• [Extracted text]:
According to the present invention there is
provided a database management system for maintaining chunks of data indicative
of the states of the database both before and after a transaction modifying the
state of the database, the system comprising:
(a) memory means for holding permanent records of the state of the database before the database-modifying transaction and the state of the database after the database-modifying transaction;
(b) relation determination means for relating at least one parent data item in the record of each database state to at least one dependent data item in the record of the same database state;
(c) root determination means for determining the position of a root data item in the record of each database state to which other data items in that record are related; and
(d) state determination means for determining the state of the database after the database-modifying transaction by relating the root data item corresponding to that database state to both at least one data item in the record of that database state and at least one data item in the record of the state of the database before the data-modifying transaction as determined by the previous state location means.
Such a DBMS
enables a computer database to be maintained over time in such a manner as to
allow all previous states of the database to be directly accessed and without
requiring the storage of large amounts of redundant data.
The structure of
such a DBMS may be likened, by analogy, to the way in which many types of tree
grow by laying down a new ring of wood each year. This structure means that all previous states of a mature tree
can be directly revealed by stripping away the tree's outer rings. In an analogous way, the present invention
relates to a DBMS by which a computer database can be flexibly maintained over
time, preferably by exclusively adding data items to the database, and
preferably without requiring any existing data items to be modified or deleted.

• [Data supplied]:

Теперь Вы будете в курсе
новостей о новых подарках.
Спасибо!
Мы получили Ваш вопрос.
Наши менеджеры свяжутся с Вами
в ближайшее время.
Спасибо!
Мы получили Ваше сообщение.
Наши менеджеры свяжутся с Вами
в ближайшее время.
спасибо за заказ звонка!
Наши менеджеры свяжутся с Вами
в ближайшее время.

• [Directions]:
1. Does each statement agree with the database management excerpt? Answer yes or no for each, and quote the deciding words of the excerpt. (a) The system holds permanent records of the database's state both before and after a database-modifying transaction. (b) Accessing previous states of the database requires storing large amounts of redundant data. (c) The excerpt compares the system's structure to a tree laying down a new ring of wood each year.
2. In the database management excerpt, why can all previous states of a mature tree be directly revealed by stripping away its outer rings?
3. How would you render this sentence from the database management excerpt in Spanish: "Such a DBMS enables a computer database to be maintained over time in such a manner as to allow all previous states of the database to be directly accessed and without requiring the storage of large amounts of redundant data."
The items aren't needed for anything here.

• [Answers by item number]:
1.
(a) Yes: "memory means for holding permanent records of the state of the database before the database-modifying transaction and the state of the database after the database-modifying transaction"
(b) No: "without requiring the storage of large amounts of redundant data"
(c) Yes: "grow by laying down a new ring of wood each year"

2. Many types of tree grow by laying down a new ring of wood each year. Because of this structure, the earlier states stay preserved beneath the newer rings, and removing the outer rings exposes them directly.

3. Dicho SGBD permite mantener una base de datos informática a lo largo del tiempo de tal manera que se pueda acceder directamente a todos los estados anteriores de la base de datos, y sin requerir el almacenamiento de grandes cantidades de datos redundantes.